#### EXERCISE DATA:
>>

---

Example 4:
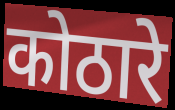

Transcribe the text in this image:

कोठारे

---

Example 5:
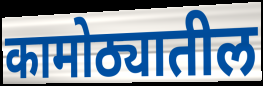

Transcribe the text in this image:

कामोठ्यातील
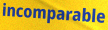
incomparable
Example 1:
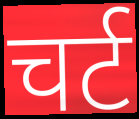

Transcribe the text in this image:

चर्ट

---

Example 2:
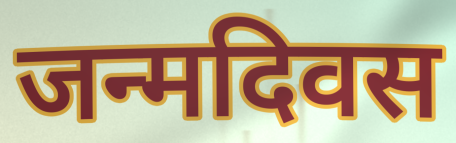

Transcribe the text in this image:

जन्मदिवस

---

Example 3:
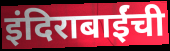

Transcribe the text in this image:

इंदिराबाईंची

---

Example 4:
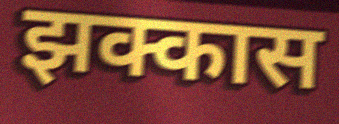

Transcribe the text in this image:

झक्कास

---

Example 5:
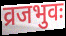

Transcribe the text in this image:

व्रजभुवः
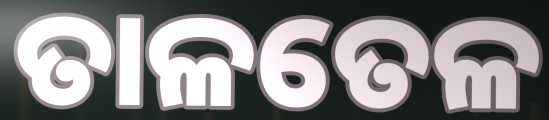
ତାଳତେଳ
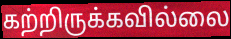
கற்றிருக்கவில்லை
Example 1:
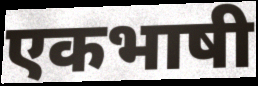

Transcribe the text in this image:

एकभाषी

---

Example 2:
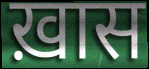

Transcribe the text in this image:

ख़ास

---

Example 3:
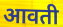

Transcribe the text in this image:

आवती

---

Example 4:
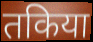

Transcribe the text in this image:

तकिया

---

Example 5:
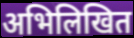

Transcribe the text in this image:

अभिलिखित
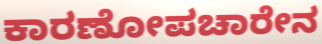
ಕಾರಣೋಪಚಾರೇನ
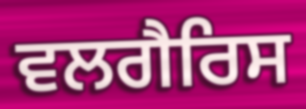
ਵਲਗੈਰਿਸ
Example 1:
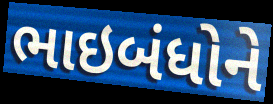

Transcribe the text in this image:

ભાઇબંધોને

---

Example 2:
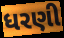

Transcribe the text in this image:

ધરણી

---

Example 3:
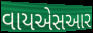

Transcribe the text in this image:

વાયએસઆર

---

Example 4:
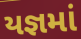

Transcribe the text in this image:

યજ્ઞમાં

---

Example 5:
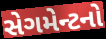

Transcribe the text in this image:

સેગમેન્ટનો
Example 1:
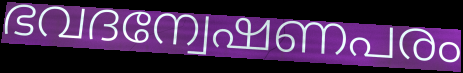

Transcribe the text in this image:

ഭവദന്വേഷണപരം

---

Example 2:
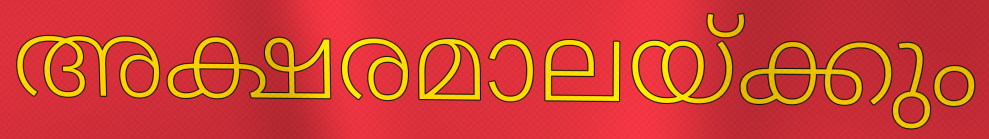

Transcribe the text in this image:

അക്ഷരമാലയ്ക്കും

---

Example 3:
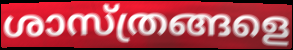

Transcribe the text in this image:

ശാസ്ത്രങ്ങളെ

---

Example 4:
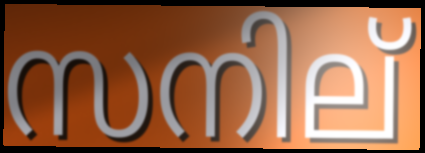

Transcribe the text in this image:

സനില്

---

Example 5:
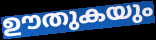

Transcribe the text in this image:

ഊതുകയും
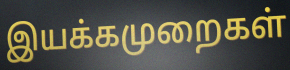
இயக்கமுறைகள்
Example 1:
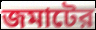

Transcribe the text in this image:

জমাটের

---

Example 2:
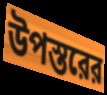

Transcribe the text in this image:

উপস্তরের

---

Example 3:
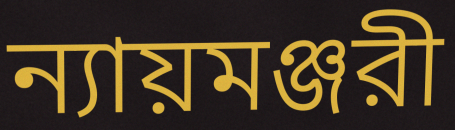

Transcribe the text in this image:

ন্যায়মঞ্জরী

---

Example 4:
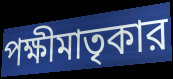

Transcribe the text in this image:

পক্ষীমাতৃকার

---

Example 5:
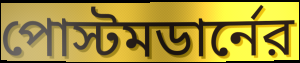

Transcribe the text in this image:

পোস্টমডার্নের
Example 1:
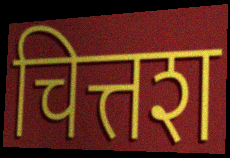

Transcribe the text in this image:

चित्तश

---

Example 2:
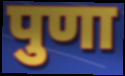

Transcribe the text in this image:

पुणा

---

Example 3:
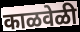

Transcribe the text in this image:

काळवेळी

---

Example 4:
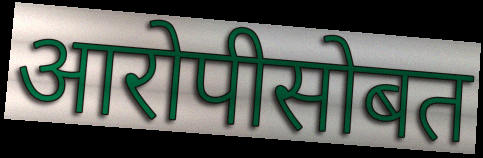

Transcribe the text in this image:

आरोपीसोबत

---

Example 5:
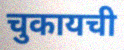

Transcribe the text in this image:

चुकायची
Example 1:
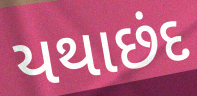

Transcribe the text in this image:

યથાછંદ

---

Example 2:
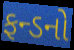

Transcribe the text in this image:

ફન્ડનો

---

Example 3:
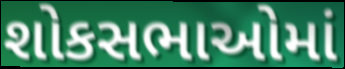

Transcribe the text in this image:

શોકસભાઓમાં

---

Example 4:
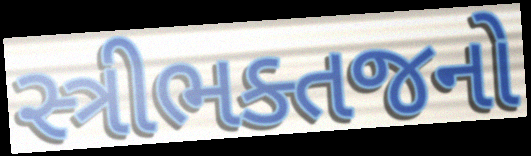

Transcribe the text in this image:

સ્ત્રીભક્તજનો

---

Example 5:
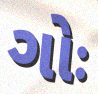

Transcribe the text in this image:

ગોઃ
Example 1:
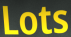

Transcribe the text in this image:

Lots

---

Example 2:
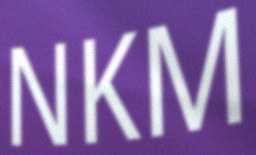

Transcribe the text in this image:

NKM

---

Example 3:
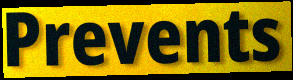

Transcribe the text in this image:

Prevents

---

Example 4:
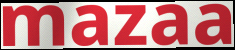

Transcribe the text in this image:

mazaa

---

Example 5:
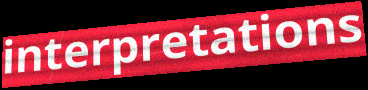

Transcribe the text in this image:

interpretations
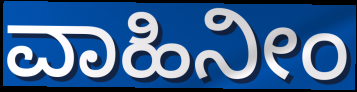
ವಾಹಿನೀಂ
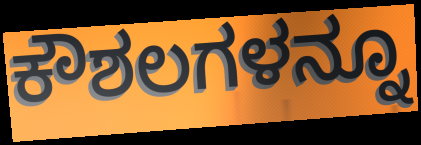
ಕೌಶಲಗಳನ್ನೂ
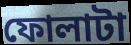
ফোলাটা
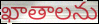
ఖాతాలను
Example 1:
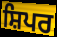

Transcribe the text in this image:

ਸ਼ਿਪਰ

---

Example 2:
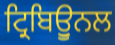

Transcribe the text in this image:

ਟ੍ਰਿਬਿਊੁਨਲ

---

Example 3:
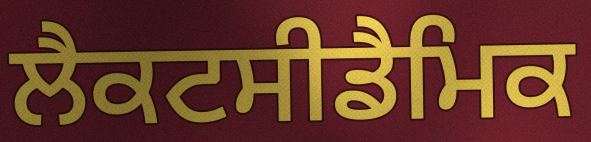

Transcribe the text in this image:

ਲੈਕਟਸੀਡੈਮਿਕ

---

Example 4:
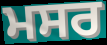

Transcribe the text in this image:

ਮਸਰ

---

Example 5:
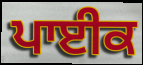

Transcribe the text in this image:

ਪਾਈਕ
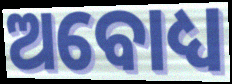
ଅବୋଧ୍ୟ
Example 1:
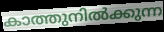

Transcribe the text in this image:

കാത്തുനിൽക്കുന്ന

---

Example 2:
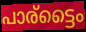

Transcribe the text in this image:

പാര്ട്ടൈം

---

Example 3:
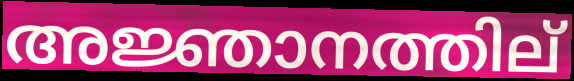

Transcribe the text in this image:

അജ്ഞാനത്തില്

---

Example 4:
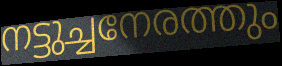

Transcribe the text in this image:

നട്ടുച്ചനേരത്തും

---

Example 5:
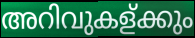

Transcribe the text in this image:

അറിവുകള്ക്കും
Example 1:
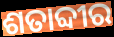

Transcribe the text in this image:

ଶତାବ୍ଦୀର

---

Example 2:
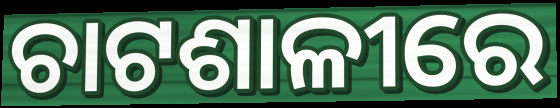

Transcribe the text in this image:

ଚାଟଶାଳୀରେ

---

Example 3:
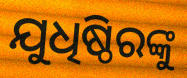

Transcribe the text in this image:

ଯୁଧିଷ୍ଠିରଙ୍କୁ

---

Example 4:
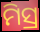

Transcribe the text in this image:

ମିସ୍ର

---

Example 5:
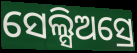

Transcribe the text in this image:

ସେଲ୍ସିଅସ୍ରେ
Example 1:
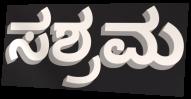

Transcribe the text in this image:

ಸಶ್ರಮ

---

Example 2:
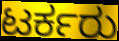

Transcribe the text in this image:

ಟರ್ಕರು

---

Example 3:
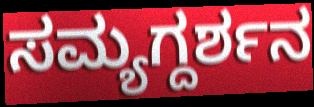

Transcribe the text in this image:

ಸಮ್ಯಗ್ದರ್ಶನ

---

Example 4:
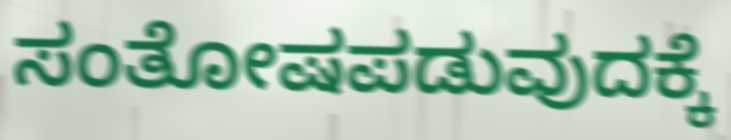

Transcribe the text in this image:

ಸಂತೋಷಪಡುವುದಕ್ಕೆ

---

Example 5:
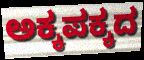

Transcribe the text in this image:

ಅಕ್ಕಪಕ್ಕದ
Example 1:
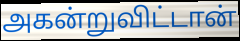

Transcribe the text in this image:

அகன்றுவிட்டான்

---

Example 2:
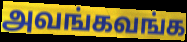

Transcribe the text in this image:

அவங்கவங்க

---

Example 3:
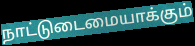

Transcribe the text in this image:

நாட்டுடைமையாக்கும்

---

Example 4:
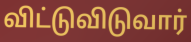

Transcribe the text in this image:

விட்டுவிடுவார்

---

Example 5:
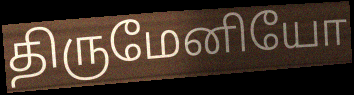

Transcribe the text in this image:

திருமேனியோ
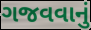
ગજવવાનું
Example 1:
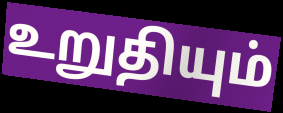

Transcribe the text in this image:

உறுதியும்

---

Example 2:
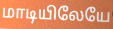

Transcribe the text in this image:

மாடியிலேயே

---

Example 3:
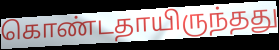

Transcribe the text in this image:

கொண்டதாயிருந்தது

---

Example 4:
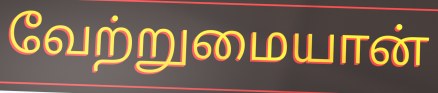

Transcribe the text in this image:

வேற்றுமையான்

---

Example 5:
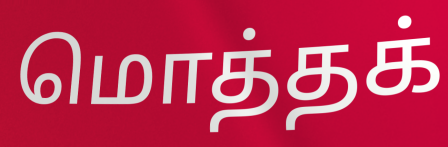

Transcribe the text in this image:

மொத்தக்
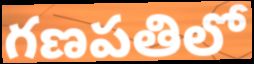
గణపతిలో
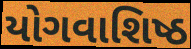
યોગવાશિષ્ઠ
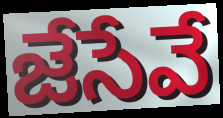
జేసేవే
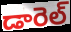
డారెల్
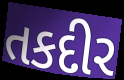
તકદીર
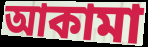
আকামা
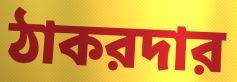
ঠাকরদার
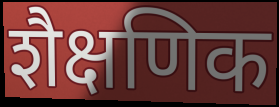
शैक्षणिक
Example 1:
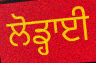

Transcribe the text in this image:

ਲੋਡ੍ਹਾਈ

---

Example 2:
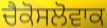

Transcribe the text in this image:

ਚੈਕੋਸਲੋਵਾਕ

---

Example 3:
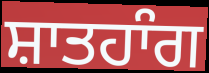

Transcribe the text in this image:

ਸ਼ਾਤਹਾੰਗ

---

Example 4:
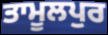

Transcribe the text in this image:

<<

#### TASK DESCRIPTION:
All of the data above must be printed exactly, minus its pictures.

#### COMPLETED TASK:
---

Example 4:

Transcribe the text in this image:

कोठारे

---

Example 5:

Transcribe the text in this image:

कामोठ्यातील
incomparable
Example 1:

Transcribe the text in this image:

चर्ट

---

Example 2:

Transcribe the text in this image:

जन्मदिवस

---

Example 3:

Transcribe the text in this image:

इंदिराबाईंची

---

Example 4:

Transcribe the text in this image:

झक्कास

---

Example 5:

Transcribe the text in this image:

व्रजभुवः
ତାଳତେଳ
கற்றிருக்கவில்லை
Example 1:

Transcribe the text in this image:

एकभाषी

---

Example 2:

Transcribe the text in this image:

ख़ास

---

Example 3:

Transcribe the text in this image:

आवती

---

Example 4:

Transcribe the text in this image:

तकिया

---

Example 5:

Transcribe the text in this image:

अभिलिखित
ಕಾರಣೋಪಚಾರೇನ
ਵਲਗੈਰਿਸ
Example 1:

Transcribe the text in this image:

ભાઇબંધોને

---

Example 2:

Transcribe the text in this image:

ધરણી

---

Example 3:

Transcribe the text in this image:

વાયએસઆર

---

Example 4:

Transcribe the text in this image:

યજ્ઞમાં

---

Example 5:

Transcribe the text in this image:

સેગમેન્ટનો
Example 1:

Transcribe the text in this image:

ഭവദന്വേഷണപരം

---

Example 2:

Transcribe the text in this image:

അക്ഷരമാലയ്ക്കും

---

Example 3:

Transcribe the text in this image:

ശാസ്ത്രങ്ങളെ

---

Example 4:

Transcribe the text in this image:

സനില്

---

Example 5:

Transcribe the text in this image:

ഊതുകയും
இயக்கமுறைகள்
Example 1:

Transcribe the text in this image:

জমাটের

---

Example 2:

Transcribe the text in this image:

উপস্তরের

---

Example 3:

Transcribe the text in this image:

ন্যায়মঞ্জরী

---

Example 4:

Transcribe the text in this image:

পক্ষীমাতৃকার

---

Example 5:

Transcribe the text in this image:

পোস্টমডার্নের
Example 1:

Transcribe the text in this image:

चित्तश

---

Example 2:

Transcribe the text in this image:

पुणा

---

Example 3:

Transcribe the text in this image:

काळवेळी

---

Example 4:

Transcribe the text in this image:

आरोपीसोबत

---

Example 5:

Transcribe the text in this image:

चुकायची
Example 1:

Transcribe the text in this image:

યથાછંદ

---

Example 2:

Transcribe the text in this image:

ફન્ડનો

---

Example 3:

Transcribe the text in this image:

શોકસભાઓમાં

---

Example 4:

Transcribe the text in this image:

સ્ત્રીભક્તજનો

---

Example 5:

Transcribe the text in this image:

ગોઃ
Example 1:

Transcribe the text in this image:

Lots

---

Example 2:

Transcribe the text in this image:

NKM

---

Example 3:

Transcribe the text in this image:

Prevents

---

Example 4:

Transcribe the text in this image:

mazaa

---

Example 5:

Transcribe the text in this image:

interpretations
ವಾಹಿನೀಂ
ಕೌಶಲಗಳನ್ನೂ
ফোলাটা
ఖాతాలను
Example 1:

Transcribe the text in this image:

ਸ਼ਿਪਰ

---

Example 2:

Transcribe the text in this image:

ਟ੍ਰਿਬਿਊੁਨਲ

---

Example 3:

Transcribe the text in this image:

ਲੈਕਟਸੀਡੈਮਿਕ

---

Example 4:

Transcribe the text in this image:

ਮਸਰ

---

Example 5:

Transcribe the text in this image:

ਪਾਈਕ
ଅବୋଧ୍ୟ
Example 1:

Transcribe the text in this image:

കാത്തുനിൽക്കുന്ന

---

Example 2:

Transcribe the text in this image:

പാര്ട്ടൈം

---

Example 3:

Transcribe the text in this image:

അജ്ഞാനത്തില്

---

Example 4:

Transcribe the text in this image:

നട്ടുച്ചനേരത്തും

---

Example 5:

Transcribe the text in this image:

അറിവുകള്ക്കും
Example 1:

Transcribe the text in this image:

ଶତାବ୍ଦୀର

---

Example 2:

Transcribe the text in this image:

ଚାଟଶାଳୀରେ

---

Example 3:

Transcribe the text in this image:

ଯୁଧିଷ୍ଠିରଙ୍କୁ

---

Example 4:

Transcribe the text in this image:

ମିସ୍ର

---

Example 5:

Transcribe the text in this image:

ସେଲ୍ସିଅସ୍ରେ
Example 1:

Transcribe the text in this image:

ಸಶ್ರಮ

---

Example 2:

Transcribe the text in this image:

ಟರ್ಕರು

---

Example 3:

Transcribe the text in this image:

ಸಮ್ಯಗ್ದರ್ಶನ

---

Example 4:

Transcribe the text in this image:

ಸಂತೋಷಪಡುವುದಕ್ಕೆ

---

Example 5:

Transcribe the text in this image:

ಅಕ್ಕಪಕ್ಕದ
Example 1:

Transcribe the text in this image:

அகன்றுவிட்டான்

---

Example 2:

Transcribe the text in this image:

அவங்கவங்க

---

Example 3:

Transcribe the text in this image:

நாட்டுடைமையாக்கும்

---

Example 4:

Transcribe the text in this image:

விட்டுவிடுவார்

---

Example 5:

Transcribe the text in this image:

திருமேனியோ
ગજવવાનું
Example 1:

Transcribe the text in this image:

உறுதியும்

---

Example 2:

Transcribe the text in this image:

மாடியிலேயே

---

Example 3:

Transcribe the text in this image:

கொண்டதாயிருந்தது

---

Example 4:

Transcribe the text in this image:

வேற்றுமையான்

---

Example 5:

Transcribe the text in this image:

மொத்தக்
గణపతిలో
યોગવાશિષ્ઠ
జేసేవే
డారెల్
તકદીર
আকামা
ঠাকরদার
शैक्षणिक
Example 1:

Transcribe the text in this image:

ਲੋਡ੍ਹਾਈ

---

Example 2:

Transcribe the text in this image:

ਚੈਕੋਸਲੋਵਾਕ

---

Example 3:

Transcribe the text in this image:

ਸ਼ਾਤਹਾੰਗ

---

Example 4:

Transcribe the text in this image:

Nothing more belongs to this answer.